▶ **TASK BRIEF**
Collect each line from the rows below that contains the word "Subscribe".

╭─ AVAILABLE RECORDS

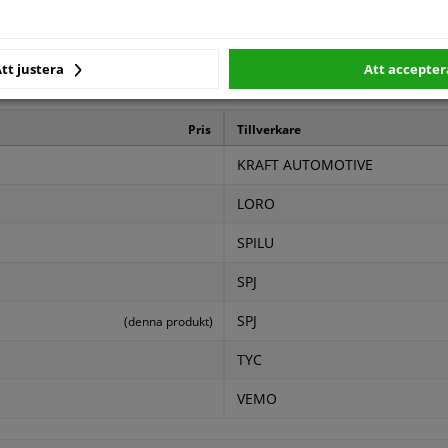
3 år
tt justera
Att accepter
kare
Pris
Tillverkare
KRAFT AUTOMOTIVE
LORO
SPILU
SPJ
SPJ
(denna produkt)
TYC
VEMO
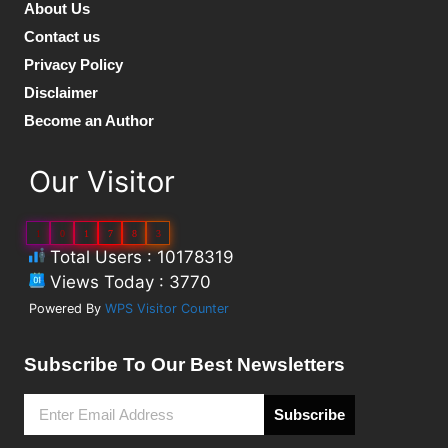
About Us
Contact us
Privacy Policy
Disclaimer
Become an Author
Our Visitor
1
0
1
7
8
3
Total Users : 10178319
Views Today : 3770
Powered By
WPS Visitor Counter
Subscribe To Our Best Newsletters
Subscribe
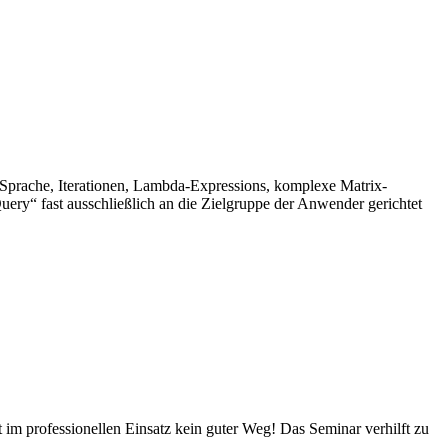
 Sprache, Iterationen, Lambda-Expressions, komplexe Matrix-
ry“ fast ausschließlich an die Zielgruppe der Anwender gerichtet
t im professionellen Einsatz kein guter Weg! Das Seminar verhilft zu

╰─

▶ **TASK ANSWER**
Subscribe To Our Best Newsletters
Subscribe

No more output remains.